*** DATA Section Begins ***
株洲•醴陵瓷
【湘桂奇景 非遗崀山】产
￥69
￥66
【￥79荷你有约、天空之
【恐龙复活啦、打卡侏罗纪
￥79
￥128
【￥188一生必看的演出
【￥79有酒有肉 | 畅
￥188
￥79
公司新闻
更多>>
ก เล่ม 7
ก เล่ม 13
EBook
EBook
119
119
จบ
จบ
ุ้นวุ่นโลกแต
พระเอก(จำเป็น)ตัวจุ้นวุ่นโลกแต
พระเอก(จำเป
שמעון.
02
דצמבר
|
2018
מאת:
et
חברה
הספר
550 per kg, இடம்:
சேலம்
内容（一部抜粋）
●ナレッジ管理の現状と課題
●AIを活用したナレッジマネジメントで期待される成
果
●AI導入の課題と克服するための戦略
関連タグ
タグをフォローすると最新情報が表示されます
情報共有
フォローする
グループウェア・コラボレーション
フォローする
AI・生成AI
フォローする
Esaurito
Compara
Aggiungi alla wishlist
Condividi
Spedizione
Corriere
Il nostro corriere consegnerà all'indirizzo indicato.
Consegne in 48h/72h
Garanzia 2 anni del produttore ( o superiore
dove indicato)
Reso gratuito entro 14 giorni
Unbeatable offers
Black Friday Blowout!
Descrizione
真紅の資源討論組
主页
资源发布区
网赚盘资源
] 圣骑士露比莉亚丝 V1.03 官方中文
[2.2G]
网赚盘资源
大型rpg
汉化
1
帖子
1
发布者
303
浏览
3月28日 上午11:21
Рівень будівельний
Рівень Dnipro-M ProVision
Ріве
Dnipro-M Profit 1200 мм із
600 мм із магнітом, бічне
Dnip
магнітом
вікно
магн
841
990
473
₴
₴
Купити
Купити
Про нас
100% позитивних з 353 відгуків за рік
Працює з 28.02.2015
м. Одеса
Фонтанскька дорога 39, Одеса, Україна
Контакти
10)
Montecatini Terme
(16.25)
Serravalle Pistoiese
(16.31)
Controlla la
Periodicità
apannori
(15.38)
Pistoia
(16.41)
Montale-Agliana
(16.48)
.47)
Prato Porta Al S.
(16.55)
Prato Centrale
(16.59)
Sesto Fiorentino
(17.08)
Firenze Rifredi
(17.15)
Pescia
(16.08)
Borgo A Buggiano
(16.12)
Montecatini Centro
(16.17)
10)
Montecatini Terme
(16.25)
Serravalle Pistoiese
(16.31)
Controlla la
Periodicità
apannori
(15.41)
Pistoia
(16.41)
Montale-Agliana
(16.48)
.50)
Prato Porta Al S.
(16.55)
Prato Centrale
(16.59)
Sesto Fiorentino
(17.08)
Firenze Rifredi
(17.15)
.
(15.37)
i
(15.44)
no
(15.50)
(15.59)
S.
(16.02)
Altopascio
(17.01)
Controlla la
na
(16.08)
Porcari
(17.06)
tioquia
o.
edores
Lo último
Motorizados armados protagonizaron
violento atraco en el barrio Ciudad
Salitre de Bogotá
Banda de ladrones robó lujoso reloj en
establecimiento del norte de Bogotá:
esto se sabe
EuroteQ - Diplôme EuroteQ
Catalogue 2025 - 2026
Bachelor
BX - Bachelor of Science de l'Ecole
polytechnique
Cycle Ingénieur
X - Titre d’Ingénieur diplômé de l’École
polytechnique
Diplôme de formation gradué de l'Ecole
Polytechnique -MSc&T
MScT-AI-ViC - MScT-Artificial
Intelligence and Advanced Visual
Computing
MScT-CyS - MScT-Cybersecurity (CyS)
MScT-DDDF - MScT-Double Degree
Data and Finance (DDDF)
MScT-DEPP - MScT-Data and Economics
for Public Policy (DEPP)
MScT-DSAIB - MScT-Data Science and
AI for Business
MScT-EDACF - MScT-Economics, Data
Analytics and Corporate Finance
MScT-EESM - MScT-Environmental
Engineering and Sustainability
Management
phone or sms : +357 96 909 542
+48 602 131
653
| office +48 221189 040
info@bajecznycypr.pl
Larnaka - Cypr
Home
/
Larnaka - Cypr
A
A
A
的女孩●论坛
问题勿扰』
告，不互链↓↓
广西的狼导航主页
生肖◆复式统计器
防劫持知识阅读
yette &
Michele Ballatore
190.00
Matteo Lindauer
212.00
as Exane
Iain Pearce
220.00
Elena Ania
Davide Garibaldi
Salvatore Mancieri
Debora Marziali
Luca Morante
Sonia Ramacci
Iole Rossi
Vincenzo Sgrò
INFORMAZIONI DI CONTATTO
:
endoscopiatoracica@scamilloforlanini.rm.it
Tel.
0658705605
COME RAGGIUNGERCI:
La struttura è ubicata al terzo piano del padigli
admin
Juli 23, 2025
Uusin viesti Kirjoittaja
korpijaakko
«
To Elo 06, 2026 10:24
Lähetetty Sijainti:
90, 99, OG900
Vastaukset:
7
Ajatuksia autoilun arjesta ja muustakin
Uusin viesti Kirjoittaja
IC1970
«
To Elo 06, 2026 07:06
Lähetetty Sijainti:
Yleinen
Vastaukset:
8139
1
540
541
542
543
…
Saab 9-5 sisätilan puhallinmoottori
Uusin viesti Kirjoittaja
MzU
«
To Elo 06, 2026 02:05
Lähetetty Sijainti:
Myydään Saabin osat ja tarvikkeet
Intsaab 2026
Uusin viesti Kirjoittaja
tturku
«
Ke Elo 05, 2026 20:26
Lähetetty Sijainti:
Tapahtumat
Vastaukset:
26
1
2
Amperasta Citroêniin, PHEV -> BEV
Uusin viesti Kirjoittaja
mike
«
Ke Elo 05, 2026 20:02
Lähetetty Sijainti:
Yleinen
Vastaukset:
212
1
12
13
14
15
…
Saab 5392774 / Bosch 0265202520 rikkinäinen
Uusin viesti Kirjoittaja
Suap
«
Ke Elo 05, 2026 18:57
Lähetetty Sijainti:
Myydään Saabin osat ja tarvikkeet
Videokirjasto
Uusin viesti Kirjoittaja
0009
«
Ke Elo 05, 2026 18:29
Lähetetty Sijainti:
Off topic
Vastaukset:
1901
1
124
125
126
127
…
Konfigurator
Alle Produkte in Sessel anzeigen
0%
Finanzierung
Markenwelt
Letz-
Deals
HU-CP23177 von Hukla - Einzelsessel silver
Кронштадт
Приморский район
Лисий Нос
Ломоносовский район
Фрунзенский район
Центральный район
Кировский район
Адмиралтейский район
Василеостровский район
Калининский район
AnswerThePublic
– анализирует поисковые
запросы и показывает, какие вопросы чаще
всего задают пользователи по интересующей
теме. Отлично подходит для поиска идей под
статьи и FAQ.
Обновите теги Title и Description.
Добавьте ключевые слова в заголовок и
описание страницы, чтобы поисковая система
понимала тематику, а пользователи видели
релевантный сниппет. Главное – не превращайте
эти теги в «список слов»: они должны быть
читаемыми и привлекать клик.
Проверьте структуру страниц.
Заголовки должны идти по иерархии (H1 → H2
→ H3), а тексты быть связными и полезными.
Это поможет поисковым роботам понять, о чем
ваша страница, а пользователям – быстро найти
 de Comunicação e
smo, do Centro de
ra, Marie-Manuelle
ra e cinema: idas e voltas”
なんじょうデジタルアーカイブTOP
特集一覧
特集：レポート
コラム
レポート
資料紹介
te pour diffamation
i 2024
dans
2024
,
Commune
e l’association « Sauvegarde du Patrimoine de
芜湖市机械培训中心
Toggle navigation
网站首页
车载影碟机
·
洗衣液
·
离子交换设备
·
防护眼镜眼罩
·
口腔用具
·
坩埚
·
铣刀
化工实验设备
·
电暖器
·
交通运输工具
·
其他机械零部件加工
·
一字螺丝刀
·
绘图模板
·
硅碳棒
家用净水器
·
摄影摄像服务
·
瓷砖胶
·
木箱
*** DATA Section Ends ***
■ **WHAT TO DO**
Output nothing but the number of lines in the data containing the string "Science".

■ **RESPONSE AREA**
2